**Stored data entries**
= Beginning of Section =
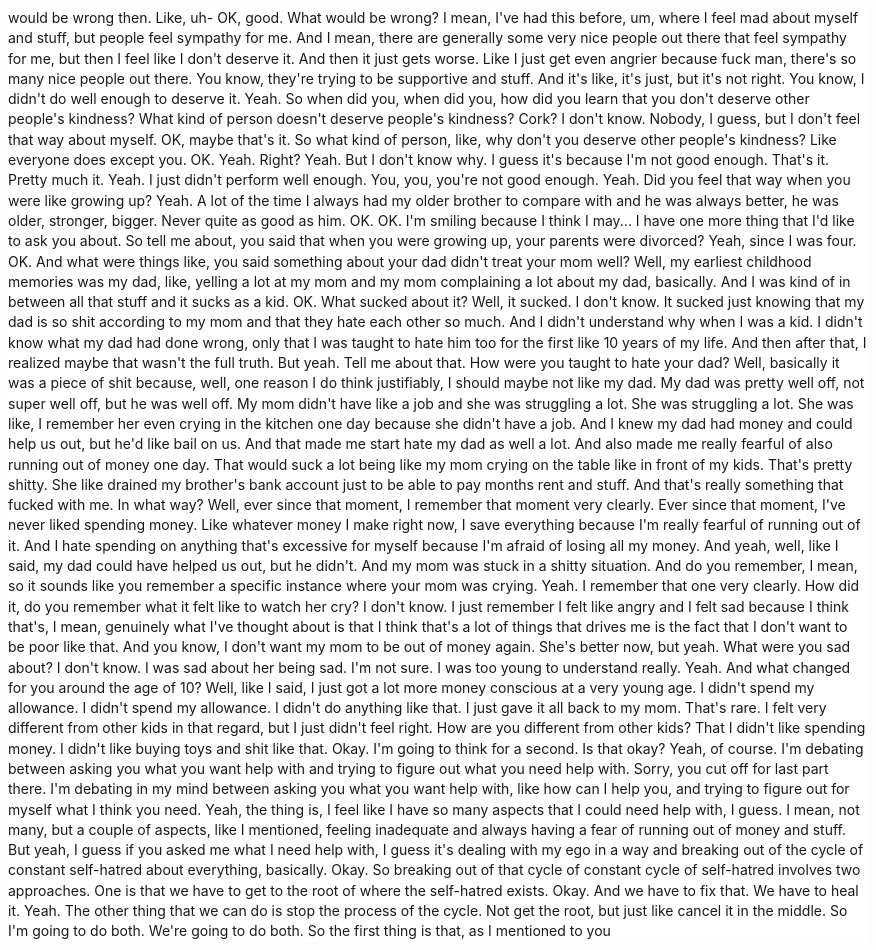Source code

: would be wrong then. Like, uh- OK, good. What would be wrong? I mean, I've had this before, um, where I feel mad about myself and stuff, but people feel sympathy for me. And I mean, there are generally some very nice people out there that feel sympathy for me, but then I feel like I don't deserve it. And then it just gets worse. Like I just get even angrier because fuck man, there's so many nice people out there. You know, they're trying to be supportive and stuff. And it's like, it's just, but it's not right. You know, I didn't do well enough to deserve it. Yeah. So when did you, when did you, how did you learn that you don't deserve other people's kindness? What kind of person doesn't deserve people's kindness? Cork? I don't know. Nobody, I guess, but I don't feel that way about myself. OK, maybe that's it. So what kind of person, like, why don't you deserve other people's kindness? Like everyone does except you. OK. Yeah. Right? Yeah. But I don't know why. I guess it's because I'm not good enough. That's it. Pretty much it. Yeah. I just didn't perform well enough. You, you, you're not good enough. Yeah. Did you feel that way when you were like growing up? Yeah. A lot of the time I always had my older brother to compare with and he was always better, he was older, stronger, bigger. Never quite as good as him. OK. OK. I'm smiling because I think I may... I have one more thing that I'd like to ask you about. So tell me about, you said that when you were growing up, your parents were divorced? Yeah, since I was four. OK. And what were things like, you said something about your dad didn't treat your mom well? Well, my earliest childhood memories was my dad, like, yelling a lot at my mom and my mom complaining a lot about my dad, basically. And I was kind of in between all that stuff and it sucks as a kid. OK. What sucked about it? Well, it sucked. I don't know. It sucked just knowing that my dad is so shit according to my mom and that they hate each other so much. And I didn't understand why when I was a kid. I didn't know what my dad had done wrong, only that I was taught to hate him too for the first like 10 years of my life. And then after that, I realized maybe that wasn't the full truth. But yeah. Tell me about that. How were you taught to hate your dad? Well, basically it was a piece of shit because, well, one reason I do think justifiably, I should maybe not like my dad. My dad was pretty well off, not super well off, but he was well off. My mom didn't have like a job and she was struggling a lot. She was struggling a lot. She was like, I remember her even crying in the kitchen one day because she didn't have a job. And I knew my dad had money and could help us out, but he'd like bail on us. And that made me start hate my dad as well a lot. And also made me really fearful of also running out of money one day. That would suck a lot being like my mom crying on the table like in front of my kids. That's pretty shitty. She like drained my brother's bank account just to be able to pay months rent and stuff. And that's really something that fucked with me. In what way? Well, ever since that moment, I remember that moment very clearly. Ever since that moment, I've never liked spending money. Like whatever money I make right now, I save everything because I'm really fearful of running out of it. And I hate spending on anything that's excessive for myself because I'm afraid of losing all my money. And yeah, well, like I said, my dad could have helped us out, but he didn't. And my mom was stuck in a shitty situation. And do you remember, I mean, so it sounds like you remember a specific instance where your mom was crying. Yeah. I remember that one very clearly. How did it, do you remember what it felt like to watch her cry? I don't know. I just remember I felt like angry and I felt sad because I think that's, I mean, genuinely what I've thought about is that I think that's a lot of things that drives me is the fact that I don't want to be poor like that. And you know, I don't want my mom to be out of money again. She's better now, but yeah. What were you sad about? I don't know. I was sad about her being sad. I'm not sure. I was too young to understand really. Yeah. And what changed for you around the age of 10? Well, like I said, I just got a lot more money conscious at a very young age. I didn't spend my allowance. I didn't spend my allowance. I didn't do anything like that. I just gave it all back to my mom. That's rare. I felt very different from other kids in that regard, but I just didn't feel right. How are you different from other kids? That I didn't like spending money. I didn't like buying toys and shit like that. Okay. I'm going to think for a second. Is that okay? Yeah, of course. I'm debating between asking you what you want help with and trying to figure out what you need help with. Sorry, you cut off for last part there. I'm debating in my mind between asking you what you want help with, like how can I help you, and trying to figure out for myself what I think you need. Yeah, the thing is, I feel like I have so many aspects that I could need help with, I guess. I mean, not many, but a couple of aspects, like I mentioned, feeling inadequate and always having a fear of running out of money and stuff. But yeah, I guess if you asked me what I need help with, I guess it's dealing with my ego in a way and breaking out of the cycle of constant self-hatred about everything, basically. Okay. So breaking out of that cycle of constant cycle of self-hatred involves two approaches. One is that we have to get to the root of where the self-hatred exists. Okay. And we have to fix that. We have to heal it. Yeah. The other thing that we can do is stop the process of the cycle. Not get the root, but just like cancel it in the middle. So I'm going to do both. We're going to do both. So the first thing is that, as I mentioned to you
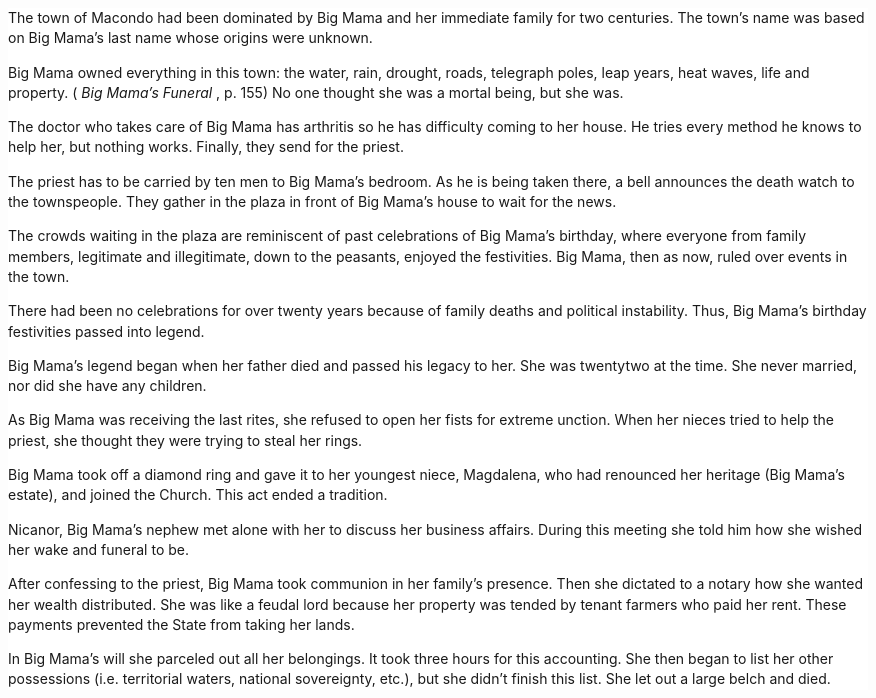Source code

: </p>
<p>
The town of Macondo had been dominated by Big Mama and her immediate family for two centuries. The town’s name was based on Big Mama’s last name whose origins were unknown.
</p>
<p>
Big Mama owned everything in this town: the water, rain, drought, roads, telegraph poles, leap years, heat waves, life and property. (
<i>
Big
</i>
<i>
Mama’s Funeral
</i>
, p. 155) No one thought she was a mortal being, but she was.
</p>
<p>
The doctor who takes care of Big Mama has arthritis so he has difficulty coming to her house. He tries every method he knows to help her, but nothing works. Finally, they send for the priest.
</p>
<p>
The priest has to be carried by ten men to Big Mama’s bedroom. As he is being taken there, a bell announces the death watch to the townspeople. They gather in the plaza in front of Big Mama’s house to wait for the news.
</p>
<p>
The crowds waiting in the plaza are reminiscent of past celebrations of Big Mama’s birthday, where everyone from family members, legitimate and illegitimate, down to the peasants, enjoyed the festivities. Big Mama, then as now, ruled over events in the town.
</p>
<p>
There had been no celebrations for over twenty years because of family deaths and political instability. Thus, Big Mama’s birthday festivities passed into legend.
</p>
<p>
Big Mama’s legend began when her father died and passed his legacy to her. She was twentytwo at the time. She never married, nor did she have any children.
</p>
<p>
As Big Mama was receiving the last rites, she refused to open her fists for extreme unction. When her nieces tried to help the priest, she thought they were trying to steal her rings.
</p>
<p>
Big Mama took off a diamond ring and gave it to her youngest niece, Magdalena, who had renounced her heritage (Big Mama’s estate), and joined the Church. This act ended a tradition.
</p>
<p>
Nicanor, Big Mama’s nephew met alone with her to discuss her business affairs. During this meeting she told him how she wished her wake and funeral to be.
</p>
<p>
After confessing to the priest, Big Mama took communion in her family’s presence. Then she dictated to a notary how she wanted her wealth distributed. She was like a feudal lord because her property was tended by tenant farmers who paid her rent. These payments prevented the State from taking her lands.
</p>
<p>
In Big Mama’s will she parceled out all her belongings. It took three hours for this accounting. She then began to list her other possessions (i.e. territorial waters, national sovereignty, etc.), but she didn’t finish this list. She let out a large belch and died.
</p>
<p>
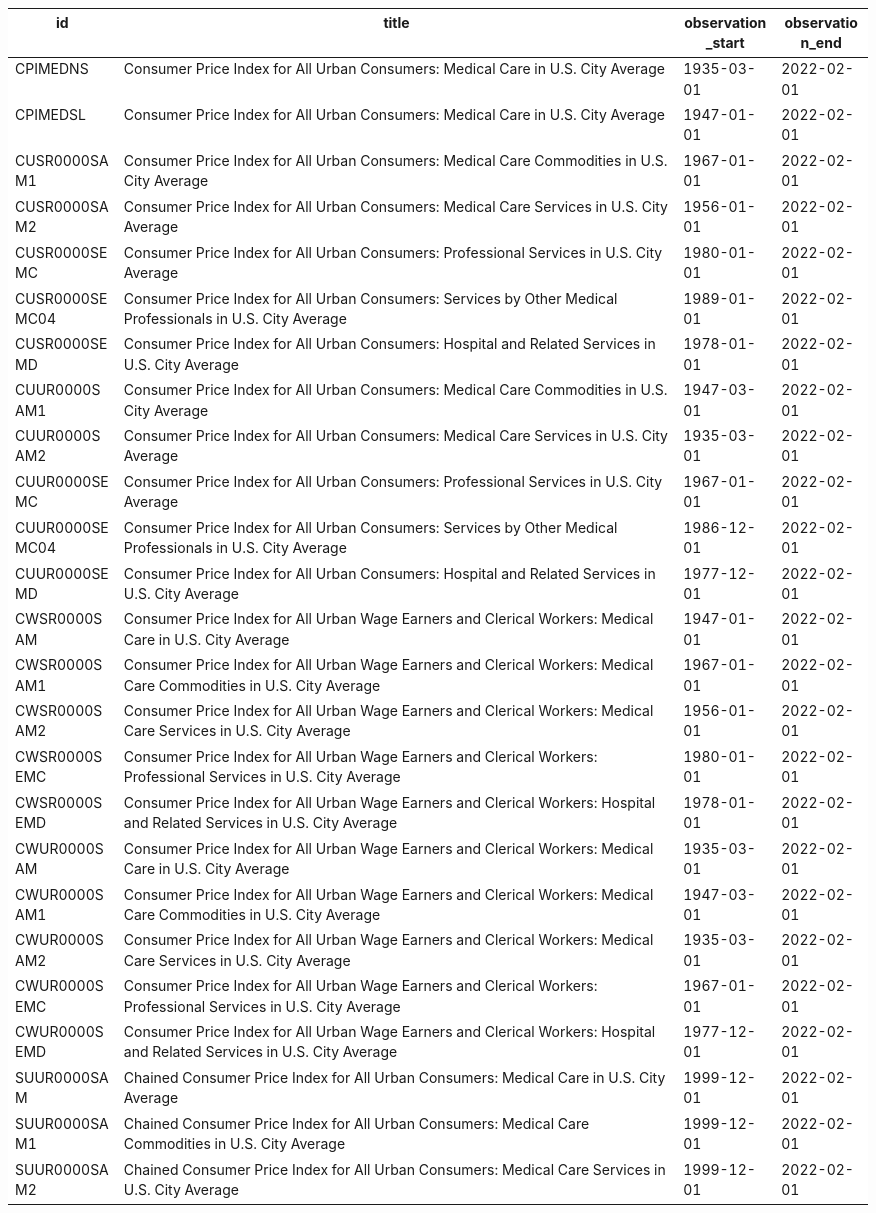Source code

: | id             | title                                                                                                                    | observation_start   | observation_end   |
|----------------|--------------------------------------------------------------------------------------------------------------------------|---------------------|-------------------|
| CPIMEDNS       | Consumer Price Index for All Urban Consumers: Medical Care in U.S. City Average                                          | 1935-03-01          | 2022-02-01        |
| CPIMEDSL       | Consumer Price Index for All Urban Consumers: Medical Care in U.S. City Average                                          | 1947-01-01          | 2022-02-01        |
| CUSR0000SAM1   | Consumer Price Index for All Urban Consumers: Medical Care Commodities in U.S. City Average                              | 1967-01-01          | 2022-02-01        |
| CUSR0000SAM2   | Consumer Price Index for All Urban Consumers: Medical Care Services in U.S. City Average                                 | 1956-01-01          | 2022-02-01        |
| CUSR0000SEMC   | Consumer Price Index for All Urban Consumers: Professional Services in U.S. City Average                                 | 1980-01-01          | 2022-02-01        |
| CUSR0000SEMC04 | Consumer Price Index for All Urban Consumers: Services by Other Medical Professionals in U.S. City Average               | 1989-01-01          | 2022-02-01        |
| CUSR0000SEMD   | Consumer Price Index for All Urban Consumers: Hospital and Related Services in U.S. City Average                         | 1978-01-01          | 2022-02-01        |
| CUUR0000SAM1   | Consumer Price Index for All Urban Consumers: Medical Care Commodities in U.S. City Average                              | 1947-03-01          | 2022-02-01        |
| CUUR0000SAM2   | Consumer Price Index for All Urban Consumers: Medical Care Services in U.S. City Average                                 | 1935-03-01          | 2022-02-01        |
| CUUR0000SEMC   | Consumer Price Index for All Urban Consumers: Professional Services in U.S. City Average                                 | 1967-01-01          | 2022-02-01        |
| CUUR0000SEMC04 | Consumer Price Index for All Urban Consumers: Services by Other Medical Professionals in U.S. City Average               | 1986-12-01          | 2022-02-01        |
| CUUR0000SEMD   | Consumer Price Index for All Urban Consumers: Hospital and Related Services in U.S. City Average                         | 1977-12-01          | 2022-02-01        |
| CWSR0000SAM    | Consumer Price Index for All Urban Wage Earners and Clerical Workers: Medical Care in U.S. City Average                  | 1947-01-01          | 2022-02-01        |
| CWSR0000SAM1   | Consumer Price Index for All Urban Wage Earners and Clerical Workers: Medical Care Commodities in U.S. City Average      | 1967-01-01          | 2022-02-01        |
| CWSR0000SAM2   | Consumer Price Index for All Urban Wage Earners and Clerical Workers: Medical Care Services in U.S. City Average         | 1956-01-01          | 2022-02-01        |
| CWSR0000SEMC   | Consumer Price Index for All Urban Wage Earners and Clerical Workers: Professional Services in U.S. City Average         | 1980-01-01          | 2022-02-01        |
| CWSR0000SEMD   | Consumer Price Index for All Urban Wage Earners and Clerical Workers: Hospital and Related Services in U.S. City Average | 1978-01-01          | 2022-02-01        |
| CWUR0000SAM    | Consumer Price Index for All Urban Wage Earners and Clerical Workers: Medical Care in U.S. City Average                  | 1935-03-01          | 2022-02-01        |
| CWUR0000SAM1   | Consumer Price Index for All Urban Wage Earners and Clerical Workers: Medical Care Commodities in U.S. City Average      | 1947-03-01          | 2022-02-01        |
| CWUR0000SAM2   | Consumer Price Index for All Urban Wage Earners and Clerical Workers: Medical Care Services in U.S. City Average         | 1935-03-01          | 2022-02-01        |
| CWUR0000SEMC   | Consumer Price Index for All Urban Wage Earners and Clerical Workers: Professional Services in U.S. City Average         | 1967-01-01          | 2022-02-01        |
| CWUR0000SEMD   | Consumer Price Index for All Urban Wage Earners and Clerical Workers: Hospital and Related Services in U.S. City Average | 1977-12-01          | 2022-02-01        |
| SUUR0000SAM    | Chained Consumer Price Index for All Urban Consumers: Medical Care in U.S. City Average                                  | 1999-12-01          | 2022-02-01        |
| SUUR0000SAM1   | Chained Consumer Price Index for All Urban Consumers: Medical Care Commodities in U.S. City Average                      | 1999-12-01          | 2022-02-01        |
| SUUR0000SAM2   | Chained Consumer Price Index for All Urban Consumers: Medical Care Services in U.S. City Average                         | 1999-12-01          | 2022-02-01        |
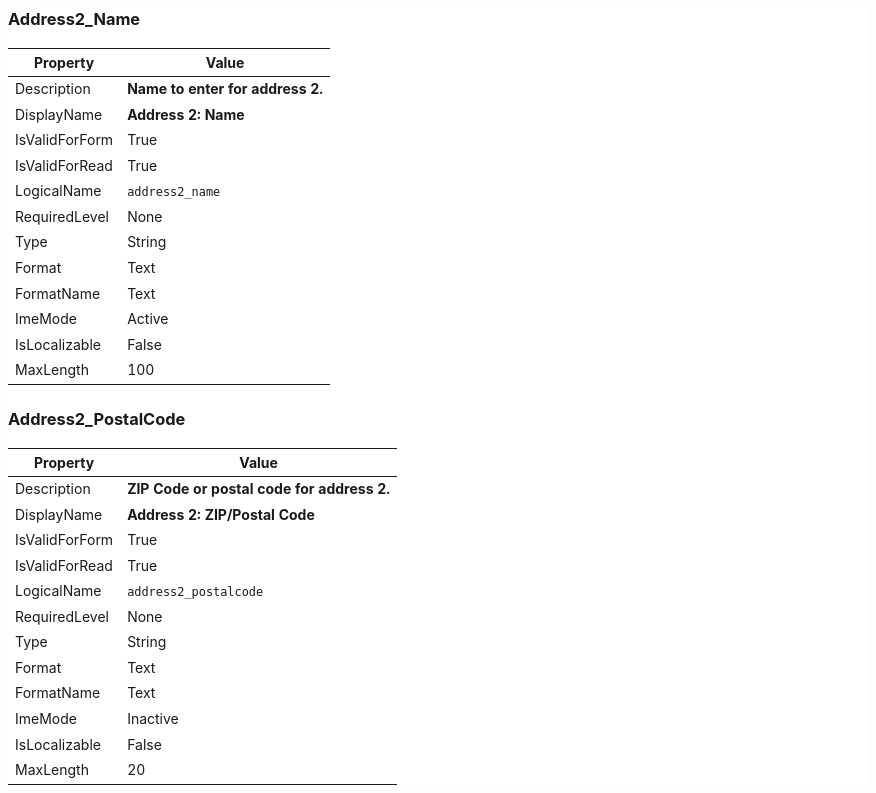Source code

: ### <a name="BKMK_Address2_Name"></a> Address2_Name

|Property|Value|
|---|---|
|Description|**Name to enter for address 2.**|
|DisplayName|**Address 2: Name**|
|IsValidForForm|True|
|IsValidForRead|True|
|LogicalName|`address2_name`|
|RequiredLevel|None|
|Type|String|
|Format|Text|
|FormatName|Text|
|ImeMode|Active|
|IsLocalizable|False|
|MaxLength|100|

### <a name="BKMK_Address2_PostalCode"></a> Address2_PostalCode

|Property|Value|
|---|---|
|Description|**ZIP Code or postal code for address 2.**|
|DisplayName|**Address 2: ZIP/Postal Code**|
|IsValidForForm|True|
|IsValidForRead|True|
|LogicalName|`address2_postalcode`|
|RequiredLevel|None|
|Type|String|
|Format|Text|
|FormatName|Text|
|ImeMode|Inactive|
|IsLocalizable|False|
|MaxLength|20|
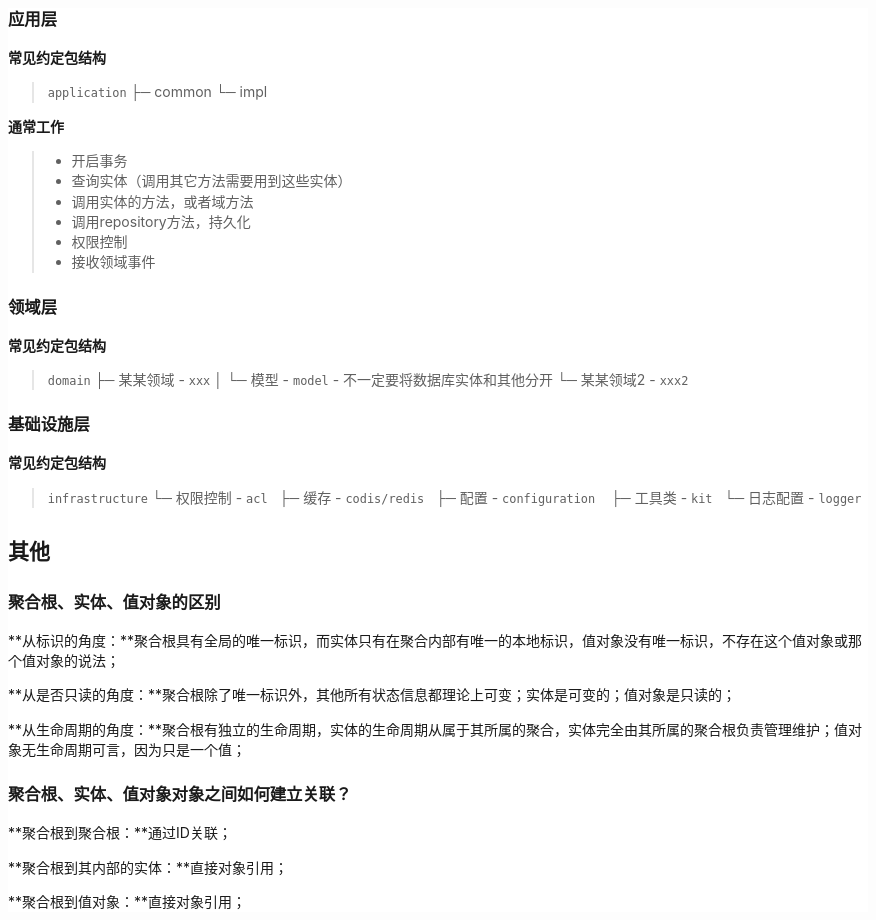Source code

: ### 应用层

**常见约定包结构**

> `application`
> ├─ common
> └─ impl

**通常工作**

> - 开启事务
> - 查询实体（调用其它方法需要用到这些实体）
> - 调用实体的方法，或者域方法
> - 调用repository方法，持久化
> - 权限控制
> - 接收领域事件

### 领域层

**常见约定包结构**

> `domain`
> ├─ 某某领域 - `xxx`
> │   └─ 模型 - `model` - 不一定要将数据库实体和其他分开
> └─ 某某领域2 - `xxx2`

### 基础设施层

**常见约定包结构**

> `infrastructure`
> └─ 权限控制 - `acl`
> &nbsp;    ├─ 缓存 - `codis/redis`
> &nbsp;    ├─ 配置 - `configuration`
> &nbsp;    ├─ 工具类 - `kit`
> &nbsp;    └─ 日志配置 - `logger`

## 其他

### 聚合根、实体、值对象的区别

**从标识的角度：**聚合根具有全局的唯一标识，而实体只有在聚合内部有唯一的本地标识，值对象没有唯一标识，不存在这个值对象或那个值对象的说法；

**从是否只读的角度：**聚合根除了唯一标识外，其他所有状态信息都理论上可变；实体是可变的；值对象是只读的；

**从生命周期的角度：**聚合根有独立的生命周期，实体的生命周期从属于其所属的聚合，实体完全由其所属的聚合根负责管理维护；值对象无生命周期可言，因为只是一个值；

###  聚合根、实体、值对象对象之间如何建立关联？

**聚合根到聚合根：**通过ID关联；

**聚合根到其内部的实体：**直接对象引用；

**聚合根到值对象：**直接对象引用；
= End of Section =
Which lines above contain the word "festivities"? Copy each one.

**Output for this task**
The crowds waiting in the plaza are reminiscent of past celebrations of Big Mama’s birthday, where everyone from family members, legitimate and illegitimate, down to the peasants, enjoyed the festivities. Big Mama, then as now, ruled over events in the town.
There had been no celebrations for over twenty years because of family deaths and political instability. Thus, Big Mama’s birthday festivities passed into legend.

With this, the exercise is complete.